Start of Data in this exercise

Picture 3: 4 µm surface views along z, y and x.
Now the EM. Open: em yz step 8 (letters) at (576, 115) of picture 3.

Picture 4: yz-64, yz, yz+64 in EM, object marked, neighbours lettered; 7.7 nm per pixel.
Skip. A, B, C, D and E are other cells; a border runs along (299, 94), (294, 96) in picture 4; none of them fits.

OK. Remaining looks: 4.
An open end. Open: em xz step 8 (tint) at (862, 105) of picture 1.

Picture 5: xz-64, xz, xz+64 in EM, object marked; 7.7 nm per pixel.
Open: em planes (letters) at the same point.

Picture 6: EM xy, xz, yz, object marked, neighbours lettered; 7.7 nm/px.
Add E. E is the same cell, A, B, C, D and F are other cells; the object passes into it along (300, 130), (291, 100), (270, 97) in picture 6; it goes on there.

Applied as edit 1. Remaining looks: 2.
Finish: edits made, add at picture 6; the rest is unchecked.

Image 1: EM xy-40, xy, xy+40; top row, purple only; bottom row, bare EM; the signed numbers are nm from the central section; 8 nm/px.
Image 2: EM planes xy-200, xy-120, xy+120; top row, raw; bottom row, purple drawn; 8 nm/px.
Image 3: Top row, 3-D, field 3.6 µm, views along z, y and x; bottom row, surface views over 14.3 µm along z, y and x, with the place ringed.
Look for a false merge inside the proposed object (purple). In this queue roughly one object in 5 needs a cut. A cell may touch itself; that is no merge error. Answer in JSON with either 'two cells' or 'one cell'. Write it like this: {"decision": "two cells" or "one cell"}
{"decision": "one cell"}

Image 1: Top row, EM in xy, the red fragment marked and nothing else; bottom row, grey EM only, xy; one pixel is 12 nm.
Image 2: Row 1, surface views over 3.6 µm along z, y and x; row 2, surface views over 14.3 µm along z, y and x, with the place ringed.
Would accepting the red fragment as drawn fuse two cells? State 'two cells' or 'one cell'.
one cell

End of Data in this exercise

▸ **What the task requires**:
All records shown above are to be repeated exactly.

▸ **Written response**:
Picture 3: 4 µm surface views along z, y and x.
Now the EM. Open: em yz step 8 (letters) at (576, 115) of picture 3.

Picture 4: yz-64, yz, yz+64 in EM, object marked, neighbours lettered; 7.7 nm per pixel.
Skip. A, B, C, D and E are other cells; a border runs along (299, 94), (294, 96) in picture 4; none of them fits.

OK. Remaining looks: 4.
An open end. Open: em xz step 8 (tint) at (862, 105) of picture 1.

Picture 5: xz-64, xz, xz+64 in EM, object marked; 7.7 nm per pixel.
Open: em planes (letters) at the same point.

Picture 6: EM xy, xz, yz, object marked, neighbours lettered; 7.7 nm/px.
Add E. E is the same cell, A, B, C, D and F are other cells; the object passes into it along (300, 130), (291, 100), (270, 97) in picture 6; it goes on there.

Applied as edit 1. Remaining looks: 2.
Finish: edits made, add at picture 6; the rest is unchecked.

Image 1: EM xy-40, xy, xy+40; top row, purple only; bottom row, bare EM; the signed numbers are nm from the central section; 8 nm/px.
Image 2: EM planes xy-200, xy-120, xy+120; top row, raw; bottom row, purple drawn; 8 nm/px.
Image 3: Top row, 3-D, field 3.6 µm, views along z, y and x; bottom row, surface views over 14.3 µm along z, y and x, with the place ringed.
Look for a false merge inside the proposed object (purple). In this queue roughly one object in 5 needs a cut. A cell may touch itself; that is no merge error. Answer in JSON with either 'two cells' or 'one cell'. Write it like this: {"decision": "two cells" or "one cell"}
{"decision": "one cell"}

Image 1: Top row, EM in xy, the red fragment marked and nothing else; bottom row, grey EM only, xy; one pixel is 12 nm.
Image 2: Row 1, surface views over 3.6 µm along z, y and x; row 2, surface views over 14.3 µm along z, y and x, with the place ringed.
Would accepting the red fragment as drawn fuse two cells? State 'two cells' or 'one cell'.
one cell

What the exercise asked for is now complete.